→ **Directions for this task**
Print the data below exactly, but only the lines from the one containing "- [x] First Contact" down to the one containing "- [ ] Quorum", inclusive.

→ **Data under study**
=======
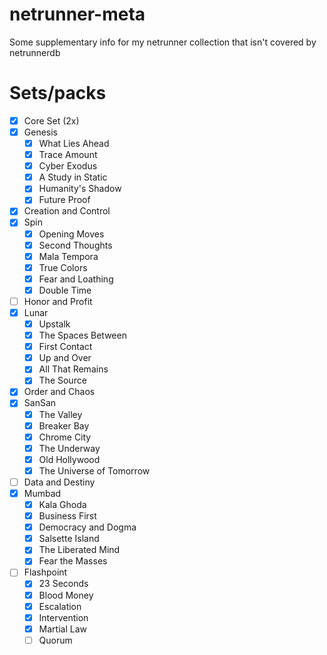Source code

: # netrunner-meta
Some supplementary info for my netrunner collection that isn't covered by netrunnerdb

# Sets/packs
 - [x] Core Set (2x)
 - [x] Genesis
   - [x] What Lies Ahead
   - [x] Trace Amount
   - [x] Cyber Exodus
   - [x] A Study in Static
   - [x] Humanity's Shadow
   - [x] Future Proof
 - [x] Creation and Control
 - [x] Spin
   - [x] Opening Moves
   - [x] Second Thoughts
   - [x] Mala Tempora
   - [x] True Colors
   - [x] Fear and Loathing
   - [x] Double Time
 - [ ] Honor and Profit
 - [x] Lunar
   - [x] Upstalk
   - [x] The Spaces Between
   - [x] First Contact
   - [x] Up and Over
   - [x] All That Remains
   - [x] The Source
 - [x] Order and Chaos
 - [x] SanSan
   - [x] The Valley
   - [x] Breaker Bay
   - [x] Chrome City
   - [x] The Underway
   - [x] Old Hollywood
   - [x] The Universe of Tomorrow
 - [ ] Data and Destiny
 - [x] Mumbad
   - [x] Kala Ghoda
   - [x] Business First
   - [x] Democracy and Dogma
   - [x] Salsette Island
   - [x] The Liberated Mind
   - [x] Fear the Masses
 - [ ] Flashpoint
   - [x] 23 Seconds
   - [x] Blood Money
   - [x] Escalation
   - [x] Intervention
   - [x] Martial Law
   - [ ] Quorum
=======
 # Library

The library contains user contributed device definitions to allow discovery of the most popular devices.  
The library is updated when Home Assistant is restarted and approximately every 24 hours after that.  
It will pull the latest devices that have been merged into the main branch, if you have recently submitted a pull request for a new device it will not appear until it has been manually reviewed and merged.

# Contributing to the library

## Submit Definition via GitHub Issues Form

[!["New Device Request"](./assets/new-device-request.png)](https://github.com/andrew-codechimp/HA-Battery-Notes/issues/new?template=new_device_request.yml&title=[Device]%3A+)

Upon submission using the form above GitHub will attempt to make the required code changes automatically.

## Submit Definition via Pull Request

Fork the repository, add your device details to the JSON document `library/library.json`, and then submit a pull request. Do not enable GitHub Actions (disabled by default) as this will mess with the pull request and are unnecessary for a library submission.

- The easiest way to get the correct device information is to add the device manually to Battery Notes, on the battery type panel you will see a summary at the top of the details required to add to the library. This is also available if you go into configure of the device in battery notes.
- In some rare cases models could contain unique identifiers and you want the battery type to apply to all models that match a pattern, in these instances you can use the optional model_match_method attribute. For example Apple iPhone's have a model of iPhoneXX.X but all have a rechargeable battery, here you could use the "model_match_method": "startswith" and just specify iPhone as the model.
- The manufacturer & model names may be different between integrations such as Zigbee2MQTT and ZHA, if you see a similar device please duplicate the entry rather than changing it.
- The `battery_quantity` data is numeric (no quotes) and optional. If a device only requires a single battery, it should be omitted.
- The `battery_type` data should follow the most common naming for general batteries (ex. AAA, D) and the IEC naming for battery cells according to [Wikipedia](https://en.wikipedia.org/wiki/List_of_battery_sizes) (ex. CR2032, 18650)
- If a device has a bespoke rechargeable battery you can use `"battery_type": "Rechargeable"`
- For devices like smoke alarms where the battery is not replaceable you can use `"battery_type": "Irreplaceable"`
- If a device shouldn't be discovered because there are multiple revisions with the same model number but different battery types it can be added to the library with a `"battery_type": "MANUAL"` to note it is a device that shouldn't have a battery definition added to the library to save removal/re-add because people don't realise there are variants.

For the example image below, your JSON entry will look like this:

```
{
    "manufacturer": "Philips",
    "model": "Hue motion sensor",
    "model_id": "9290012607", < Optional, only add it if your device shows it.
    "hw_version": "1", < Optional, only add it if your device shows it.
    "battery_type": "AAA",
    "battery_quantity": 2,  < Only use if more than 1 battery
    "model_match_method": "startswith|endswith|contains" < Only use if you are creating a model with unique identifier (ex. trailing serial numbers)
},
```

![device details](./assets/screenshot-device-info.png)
=======
→ **Result below**
   - [x] First Contact
   - [x] Up and Over
   - [x] All That Remains
   - [x] The Source
 - [x] Order and Chaos
 - [x] SanSan
   - [x] The Valley
   - [x] Breaker Bay
   - [x] Chrome City
   - [x] The Underway
   - [x] Old Hollywood
   - [x] The Universe of Tomorrow
 - [ ] Data and Destiny
 - [x] Mumbad
   - [x] Kala Ghoda
   - [x] Business First
   - [x] Democracy and Dogma
   - [x] Salsette Island
   - [x] The Liberated Mind
   - [x] Fear the Masses
 - [ ] Flashpoint
   - [x] 23 Seconds
   - [x] Blood Money
   - [x] Escalation
   - [x] Intervention
   - [x] Martial Law
   - [ ] Quorum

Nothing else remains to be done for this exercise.